Small area estimation of forest attributes in the Norwegian National Forest Inventory

Abstract

The Norwegian National Forest Inventory (NNFI) provides estimates of forest parameters on national and regional scales by means of a systematic network of permanent sample plots. One of the biggest challenges for the NNFI is the interest in forest attribute information for small sub-populations such as municipalities or protected areas. Frequently, too few sampled observations are available for such small areas to allow estimates with acceptable precision. However, if an auxiliary variable exists that is correlated with the variable of interest, small area estimation (SAE) techniques may provide means to improve the precision of estimates.
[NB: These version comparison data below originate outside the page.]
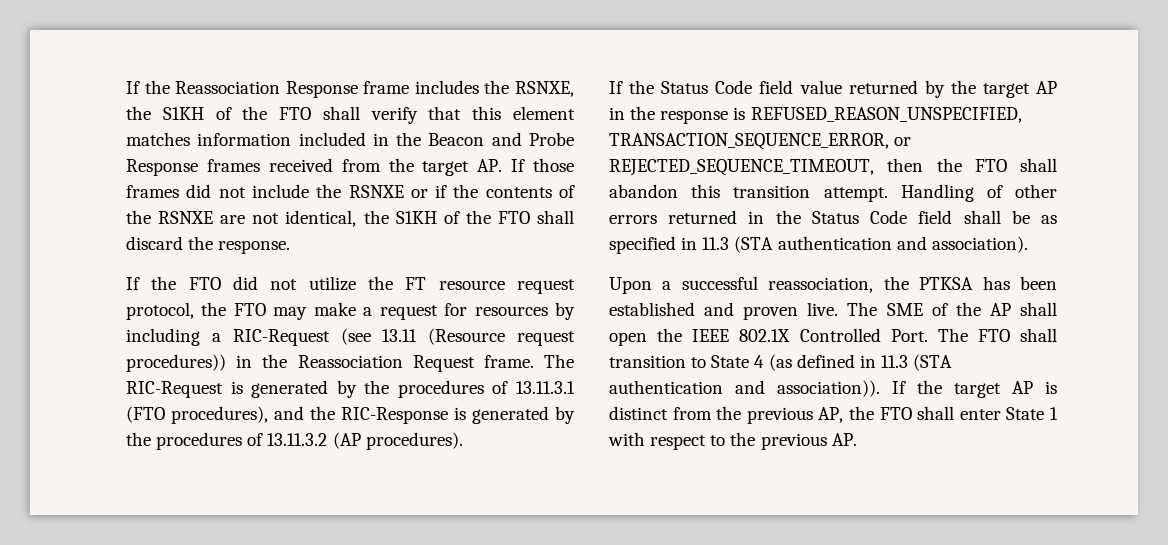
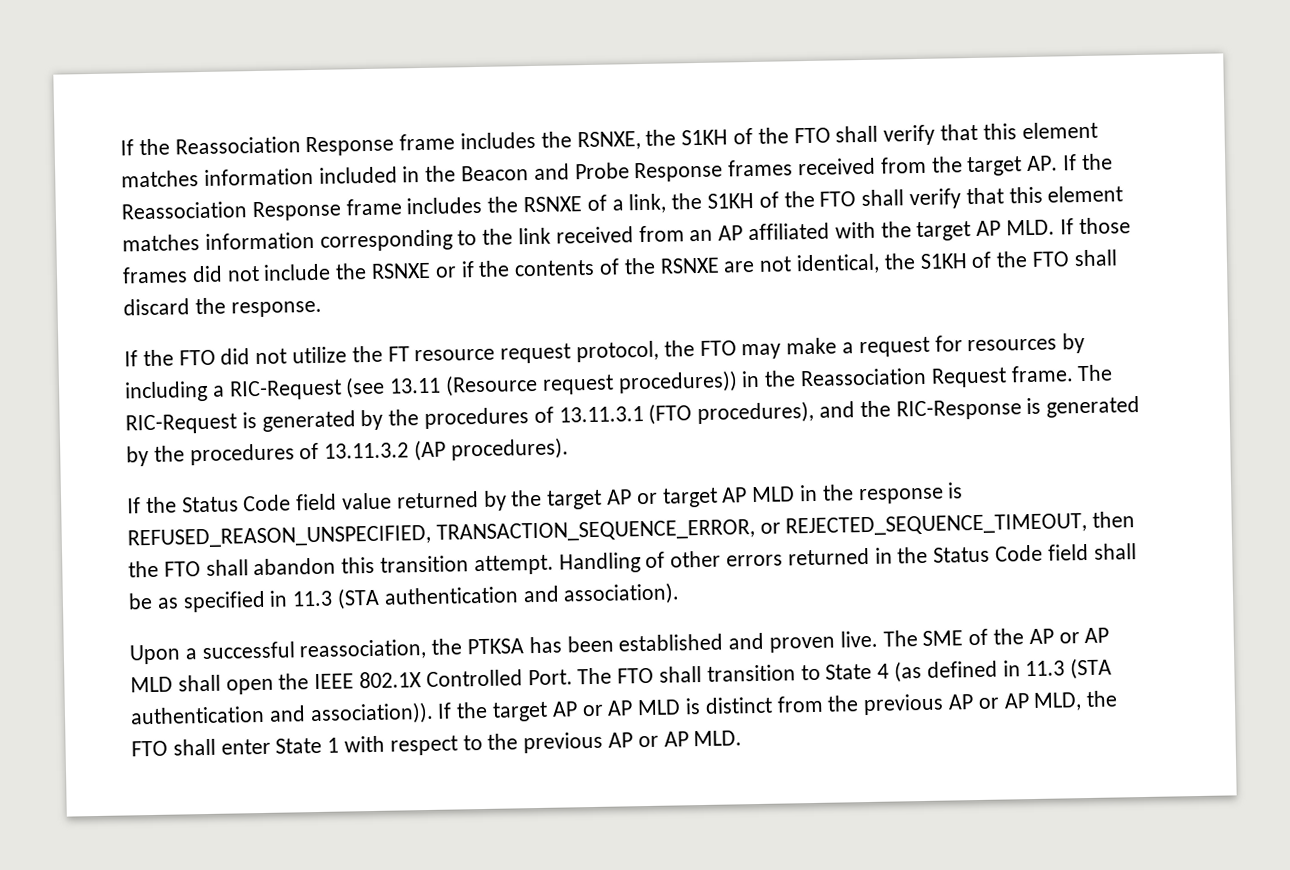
(526, 165) none -> [1080,153,1113,171] [121,185,1124,222] [122,218,1074,252] the Reassociation Response frame includes the RSNXE of a link, the S1KH of the FTO shall verify that this element matches information corresponding to the link received from an AP affiliated with the target AP MLD. If
(1057, 87) none -> [636,486,796,508] or target AP MLD
(1011, 309) none -> [1058,627,1110,644] [130,676,173,693] or AP MLD
(1033, 387) none -> [581,699,682,717] or AP MLD
[818,407,844,423] AP, -> [948,692,1083,711] AP or AP MLD,
[831,433,857,446] AP. -> [608,730,743,748] AP or AP MLD.

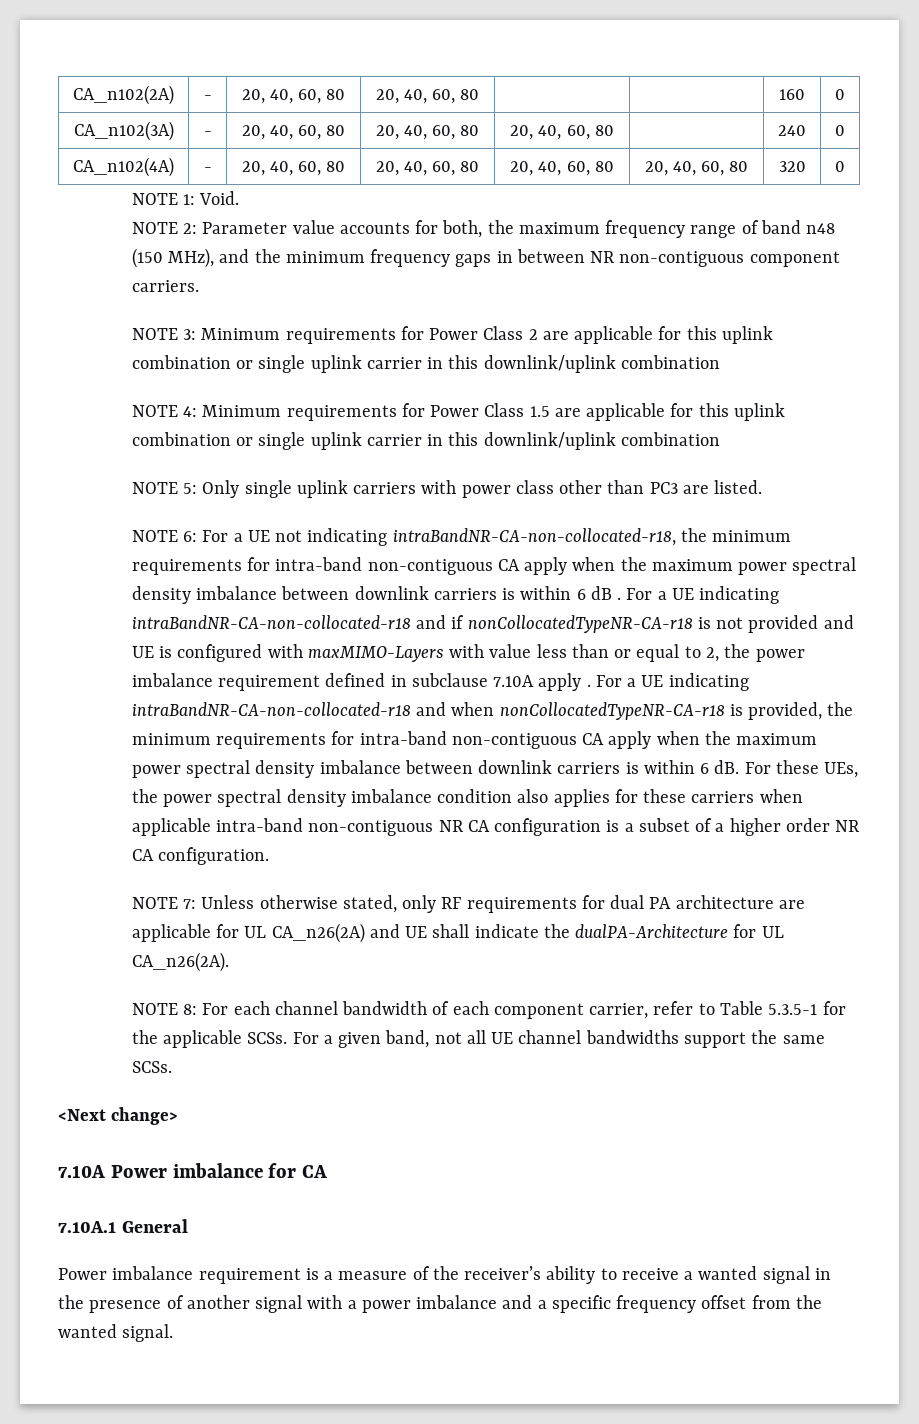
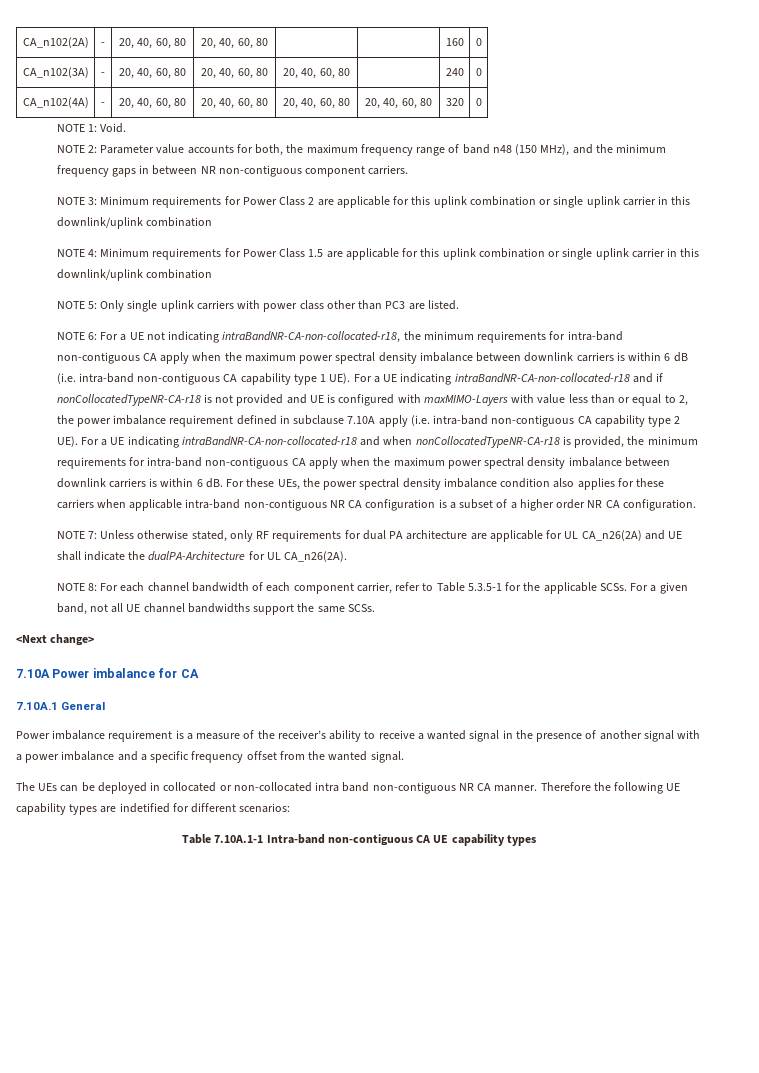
[617,597,622,600] . -> [56,373,351,385] (i.e. intra-band non-contiguous CA capability type 1 UE).
[586,684,591,687] . -> [410,415,681,427] [56,436,78,447] (i.e. intra-band non-contiguous CA capability type 2 UE).
(174, 1333) none -> [16,782,681,794] [16,803,291,815] [182,834,536,846] // The UEs can be deployed in collocated or non-collocated intra band non-contiguous NR CA manner. Therefore the following UE capability types are indetified for different scenarios: // Table 7.10A.1-1 Intra-band non-contiguous CA UE capability types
The study aimed at estimating the mean above-ground forest biomass for small areas with high precision and accuracy, using SAE techniques. For this purpose, the simple random sampling (SRS) estimator, the generalized regression (GREG) estimator, and the unit-level empirical best linear unbiased prediction (EBLUP) estimator were compared. Mean canopy height obtained from a photogrammetric canopy height model (CHM) was the auxiliary variable available for every population element. The small areas were 14 municipalities within a 2,184 km² study area for which an estimate of the mean forest biomass was sought. The municipalities were between 31 and 527 km² and contained 1–35 NNFI sample plots located within forest. The mean canopy height obtained from the CHM was found to have a strong linear correlation with forest biomass. Both the SRS estimator and the GREG estimator result in unstable estimates if they are based on too few observations. Although this is not the case for the EBLUP estimator, the estimators were only compared for municipalities with more than five sample plots. The SRS resulted in the highest standard errors in all municipalities. Whereas the GREG and EBLUP standard errors were similar for small areas with many sample plots, the EBLUP standard error was usually smaller than the GREG standard error. The difference between the EBLUP and GREG standard error increased with a decreasing number of sample plots within the small area. The EBLUP estimates of mean forest biomass within the municipalities ranged between 95.01 and 153.76 Mg ha⁻¹, with standard errors between 8.20 and 12.84 Mg ha⁻¹.

Appendix

Asymptotic variances and covariances

The asymptotic variances and covariances \(\bar{V}\) of \(\hat{\sigma}^2_\varepsilon\) and \(\hat{\sigma}^2_\upsilon\) are elements of the inverse of the information matrix M (Rao 2003, p. 140):

$$ \bar{V}_{\upsilon\upsilon} = {\bf M}^{-1}_{11}, \bar{V}_{\varepsilon\varepsilon} = {\bf M}^{-1}_{22}, \bar{V}_{\varepsilon\upsilon} = \bar{V}_{\upsilon\varepsilon} = {\bf M}^{-1}_{12} = {\bf M}^{-1}_{21}. $$

The information matrix M is given by

$$ {\bf M}_{11} = \frac{1}{2} \sum_i n_i^2 \alpha_i^{-2}, $$

$$ {\bf M}_{22} = \frac{1}{2} \sum_i([n_i-1] \hat{\sigma}^{-4}_\varepsilon + \alpha_i^{-2}) $$

and

$$ {\bf M}_{12} = {\bf M}_{21} = \frac{1}{2} \sum_i n_i \alpha_i^{-2} $$

with

$$ \alpha_i = \hat{\sigma}^2_\varepsilon + n_i \hat{\sigma}^2_\upsilon. $$